If you're sitting there thinking, but Amanda, that's how my relationship started, then first of all shut up. No one likes a bragger. Second of all, please know that your situation is not only annoying but also not how it goes for all of us. 

So often you meet someone awesome but you're in a relationship or they're in a relationship or they're leaving for a semester abroad or you're at a friend's wedding out of town or they have kids and it's hard for them to date or they're not over someone else or a million other things that the universe sends to cockblock you.** Because the universe WILL cockblock you. Not every time, but sooner or later the universe will get in your way. 

And that sucks. It's a horrible feeling, to meet someone and think, wow, this person is not annoying and I think I could sustain a conversation with them for at least a whole meal...and then find out that he's moving in the morning. And sometimes (IF EVERYONE INVOLVED IS SINGLE) you choose to spend time with them anyway, knowing it's just temporary, until you fly back home. Sometimes you walk away (ESPECIALLY IF ONE OF YOU IS IN A RELATIONSHIP) and think about how that sucked. Sometimes you do some plotting to figure out how you could make it work. Sometimes one of you acts like a douche about it and that's that. It could go a lot of ways, is what I'm saying. (UNLESS ONE OR BOTH OF YOU IS IN A RELATIONSHIP, IN WHICH CASE NOTHING HAPPENS BECAUSE THAT IS THE DECENT WAY TO BEHAVE. Yeah, there's a sort of theme today.) But it happens. Timing matters. There will be people who say I'm wrong, that the only thing that matters is both of you wanting to make it work. That's a lovely thought, but it's not realistic. I'm not talking about long distance relationships, for the record--that is a whole different topic. I'm saying that every other piece of your life contributes to whether or not the time you meet someone is the best time to pursue them. A few years ago I met this guy at a bar who seemed really great...we chatted for a few minutes before he told me he was really sorry and he'd noticed me earlier and I was really cool but he had a girlfriend. That sucked, but I appreciated his honesty and thanked him but I was really bummed. Some time later, a mutual friend asked if I remembered him because he was single again. I was in a relationship. Timing is a factor.

Now for the second part of your question...what if someone comes back in your life. Remember that thing I said about the universe? Well, we're not done with that. I believe the universe rights itself and shitty people will get shitty things later in life. I believe that sometimes the universe puts you in the right place at the right time. And I believe that when people come back into your life, there's some reason. (I know, this reads borderline sentimental. I have a point, though.) 

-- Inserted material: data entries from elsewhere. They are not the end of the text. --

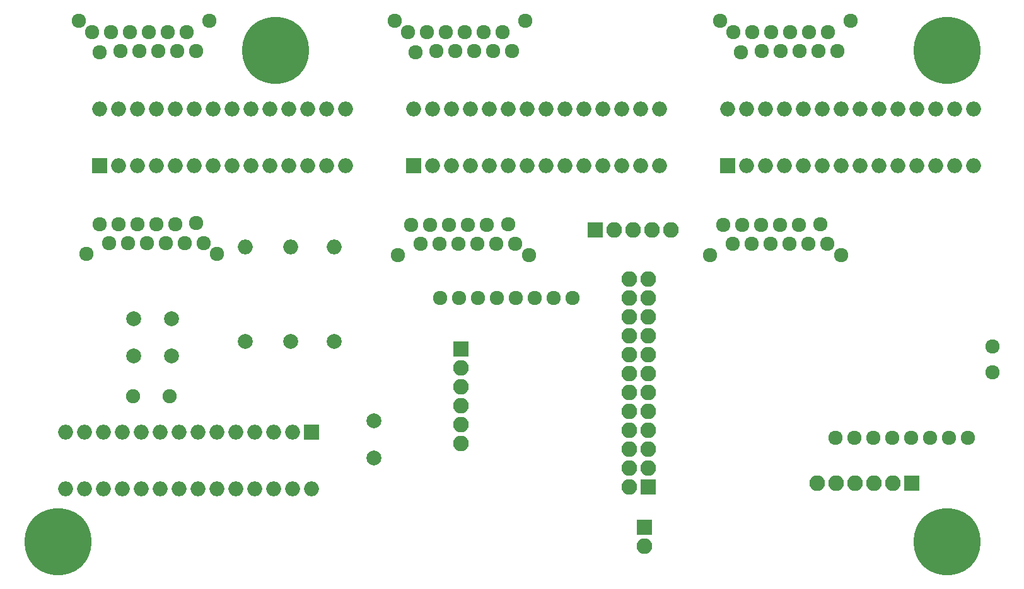
<source format=gbr>
G04 #@! TF.FileFunction,Soldermask,Bot*
%FSLAX46Y46*%
G04 Gerber Fmt 4.6, Leading zero omitted, Abs format (unit mm)*
G04 Created by KiCad (PCBNEW 4.0.6) date 05/11/17 15:04:23*
%MOMM*%
%LPD*%
G01*
G04 APERTURE LIST*
%ADD10C,0.100000*%
%ADD11R,2.000000X2.000000*%
%ADD12O,2.000000X2.000000*%
%ADD13C,1.924000*%
%ADD14C,2.000000*%
%ADD15R,2.100000X2.100000*%
%ADD16O,2.100000X2.100000*%
%ADD17C,1.900000*%
%ADD18C,9.000000*%
G04 APERTURE END LIST*
D10*
D11*
X126492000Y-101854000D03*
D12*
X159512000Y-94234000D03*
X129032000Y-101854000D03*
X156972000Y-94234000D03*
X131572000Y-101854000D03*
X154432000Y-94234000D03*
X134112000Y-101854000D03*
X151892000Y-94234000D03*
X136652000Y-101854000D03*
X149352000Y-94234000D03*
X139192000Y-101854000D03*
X146812000Y-94234000D03*
X141732000Y-101854000D03*
X144272000Y-94234000D03*
X144272000Y-101854000D03*
X141732000Y-94234000D03*
X146812000Y-101854000D03*
X139192000Y-94234000D03*
X149352000Y-101854000D03*
X136652000Y-94234000D03*
X151892000Y-101854000D03*
X134112000Y-94234000D03*
X154432000Y-101854000D03*
X131572000Y-94234000D03*
X156972000Y-101854000D03*
X129032000Y-94234000D03*
X159512000Y-101854000D03*
X126492000Y-94234000D03*
D13*
X130048000Y-119634000D03*
X132588000Y-119634000D03*
X135128000Y-119634000D03*
X137668000Y-119634000D03*
X140208000Y-119634000D03*
X142748000Y-119634000D03*
X145288000Y-119634000D03*
X147828000Y-119634000D03*
D11*
X168656000Y-101854000D03*
D12*
X201676000Y-94234000D03*
X171196000Y-101854000D03*
X199136000Y-94234000D03*
X173736000Y-101854000D03*
X196596000Y-94234000D03*
X176276000Y-101854000D03*
X194056000Y-94234000D03*
X178816000Y-101854000D03*
X191516000Y-94234000D03*
X181356000Y-101854000D03*
X188976000Y-94234000D03*
X183896000Y-101854000D03*
X186436000Y-94234000D03*
X186436000Y-101854000D03*
X183896000Y-94234000D03*
X188976000Y-101854000D03*
X181356000Y-94234000D03*
X191516000Y-101854000D03*
X178816000Y-94234000D03*
X194056000Y-101854000D03*
X176276000Y-94234000D03*
X196596000Y-101854000D03*
X173736000Y-94234000D03*
X199136000Y-101854000D03*
X171196000Y-94234000D03*
X201676000Y-101854000D03*
X168656000Y-94234000D03*
D13*
X182087596Y-112419520D03*
X181102000Y-109728000D03*
X179547596Y-112419520D03*
X178277596Y-109879520D03*
X177007596Y-112419520D03*
X175737596Y-109879520D03*
X174467596Y-112419520D03*
X173197596Y-109879520D03*
X171927596Y-112419520D03*
X170657596Y-109879520D03*
X169387596Y-112419520D03*
X168117596Y-109879520D03*
X166317596Y-113899520D03*
X183887596Y-113899520D03*
D11*
X84328000Y-101854000D03*
D12*
X117348000Y-94234000D03*
X86868000Y-101854000D03*
X114808000Y-94234000D03*
X89408000Y-101854000D03*
X112268000Y-94234000D03*
X91948000Y-101854000D03*
X109728000Y-94234000D03*
X94488000Y-101854000D03*
X107188000Y-94234000D03*
X97028000Y-101854000D03*
X104648000Y-94234000D03*
X99568000Y-101854000D03*
X102108000Y-94234000D03*
X102108000Y-101854000D03*
X99568000Y-94234000D03*
X104648000Y-101854000D03*
X97028000Y-94234000D03*
X107188000Y-101854000D03*
X94488000Y-94234000D03*
X109728000Y-101854000D03*
X91948000Y-94234000D03*
X112268000Y-101854000D03*
X89408000Y-94234000D03*
X114808000Y-101854000D03*
X86868000Y-94234000D03*
X117348000Y-101854000D03*
X84328000Y-94234000D03*
D13*
X98298000Y-112268000D03*
X97312404Y-109576480D03*
X95758000Y-112268000D03*
X94488000Y-109728000D03*
X93218000Y-112268000D03*
X91948000Y-109728000D03*
X90678000Y-112268000D03*
X89408000Y-109728000D03*
X88138000Y-112268000D03*
X86868000Y-109728000D03*
X85598000Y-112268000D03*
X84328000Y-109728000D03*
X82528000Y-113748000D03*
X100098000Y-113748000D03*
X169448404Y-83922480D03*
X170434000Y-86614000D03*
X171988404Y-83922480D03*
X173258404Y-86462480D03*
X174528404Y-83922480D03*
X175798404Y-86462480D03*
X177068404Y-83922480D03*
X178338404Y-86462480D03*
X179608404Y-83922480D03*
X180878404Y-86462480D03*
X182148404Y-83922480D03*
X183418404Y-86462480D03*
X185218404Y-82442480D03*
X167648404Y-82442480D03*
D14*
X121158000Y-136144000D03*
X121158000Y-141144000D03*
D15*
X132842000Y-126492000D03*
D16*
X132842000Y-129032000D03*
X132842000Y-131572000D03*
X132842000Y-134112000D03*
X132842000Y-136652000D03*
X132842000Y-139192000D03*
D15*
X157988000Y-145034000D03*
D16*
X155448000Y-145034000D03*
X157988000Y-142494000D03*
X155448000Y-142494000D03*
X157988000Y-139954000D03*
X155448000Y-139954000D03*
X157988000Y-137414000D03*
X155448000Y-137414000D03*
X157988000Y-134874000D03*
X155448000Y-134874000D03*
X157988000Y-132334000D03*
X155448000Y-132334000D03*
X157988000Y-129794000D03*
X155448000Y-129794000D03*
X157988000Y-127254000D03*
X155448000Y-127254000D03*
X157988000Y-124714000D03*
X155448000Y-124714000D03*
X157988000Y-122174000D03*
X155448000Y-122174000D03*
X157988000Y-119634000D03*
X155448000Y-119634000D03*
X157988000Y-117094000D03*
X155448000Y-117094000D03*
D14*
X103886000Y-125476000D03*
D12*
X103886000Y-112776000D03*
D14*
X115824000Y-125476000D03*
D12*
X115824000Y-112776000D03*
D14*
X109982000Y-125476000D03*
D12*
X109982000Y-112776000D03*
D15*
X150876000Y-110490000D03*
D16*
X153416000Y-110490000D03*
X155956000Y-110490000D03*
X158496000Y-110490000D03*
X161036000Y-110490000D03*
D13*
X183134000Y-138430000D03*
X185674000Y-138430000D03*
X188214000Y-138430000D03*
X190754000Y-138430000D03*
X193294000Y-138430000D03*
X195834000Y-138430000D03*
X198374000Y-138430000D03*
X200914000Y-138430000D03*
X204216000Y-129667000D03*
X204216000Y-126167000D03*
D11*
X112776000Y-137668000D03*
D12*
X79756000Y-145288000D03*
X110236000Y-137668000D03*
X82296000Y-145288000D03*
X107696000Y-137668000D03*
X84836000Y-145288000D03*
X105156000Y-137668000D03*
X87376000Y-145288000D03*
X102616000Y-137668000D03*
X89916000Y-145288000D03*
X100076000Y-137668000D03*
X92456000Y-145288000D03*
X97536000Y-137668000D03*
X94996000Y-145288000D03*
X94996000Y-137668000D03*
X97536000Y-145288000D03*
X92456000Y-137668000D03*
X100076000Y-145288000D03*
X89916000Y-137668000D03*
X102616000Y-145288000D03*
X87376000Y-137668000D03*
X105156000Y-145288000D03*
X84836000Y-137668000D03*
X107696000Y-145288000D03*
X82296000Y-137668000D03*
X110236000Y-145288000D03*
X79756000Y-137668000D03*
X112776000Y-145288000D03*
D17*
X93726000Y-132842000D03*
X88846000Y-132842000D03*
D14*
X93980000Y-122428000D03*
X93980000Y-127428000D03*
X88900000Y-122428000D03*
X88900000Y-127428000D03*
D18*
X107950000Y-86360000D03*
X78740000Y-152400000D03*
X198120000Y-152400000D03*
X198120000Y-86360000D03*
D15*
X193421000Y-144526000D03*
D16*
X190881000Y-144526000D03*
X188341000Y-144526000D03*
X185801000Y-144526000D03*
X183261000Y-144526000D03*
X180721000Y-144526000D03*
D13*
X83342404Y-83922480D03*
X84328000Y-86614000D03*
X85882404Y-83922480D03*
X87152404Y-86462480D03*
X88422404Y-83922480D03*
X89692404Y-86462480D03*
X90962404Y-83922480D03*
X92232404Y-86462480D03*
X93502404Y-83922480D03*
X94772404Y-86462480D03*
X96042404Y-83922480D03*
X97312404Y-86462480D03*
X99112404Y-82442480D03*
X81542404Y-82442480D03*
X140177596Y-112419520D03*
X139192000Y-109728000D03*
X137637596Y-112419520D03*
X136367596Y-109879520D03*
X135097596Y-112419520D03*
X133827596Y-109879520D03*
X132557596Y-112419520D03*
X131287596Y-109879520D03*
X130017596Y-112419520D03*
X128747596Y-109879520D03*
X127477596Y-112419520D03*
X126207596Y-109879520D03*
X124407596Y-113899520D03*
X141977596Y-113899520D03*
X125760404Y-83922480D03*
X126746000Y-86614000D03*
X128300404Y-83922480D03*
X129570404Y-86462480D03*
X130840404Y-83922480D03*
X132110404Y-86462480D03*
X133380404Y-83922480D03*
X134650404Y-86462480D03*
X135920404Y-83922480D03*
X137190404Y-86462480D03*
X138460404Y-83922480D03*
X139730404Y-86462480D03*
X141530404Y-82442480D03*
X123960404Y-82442480D03*
D15*
X157480000Y-150495000D03*
D16*
X157480000Y-153035000D03*
M02*

</source>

I'm not saying that if someone comes back into your life the timing is right, though--let me make that clear. You'll probably give it a shot anyway. And then you'll realize my point here--there's some reason. Your journey isn't done or whatever. In my experience, that reason might be to give you an answer to what if? You might go out with them...try a relationship...and whether or not it works at least you'll know. (It probably won't work. Just saying.) Or maybe seeing them again is a lesson. If someone is a dick to you, leaves, and then shows up in your life again, maybe the universe is sending a reminder. Hey remember how that woman made you feel? How shitty she was? Don't let anyone else make you feel that way. You get what I'm saying? People come back because they still have something to teach you, because you have something to teach them, or both. You won't know until it's over. Or you might never know. That's how it goes.

There are a million reasons someone might show up in your life again. So yeah, maybe the timing is right the second time around .Or maybe not. I can't tell you what it means--you'll have to let it play out to get your answer. Just go in with your expectations low and your eyes open. 

**I think it's worth noting that I'm using the term cockblock even if, in fact, neither of you is equipped with such bits.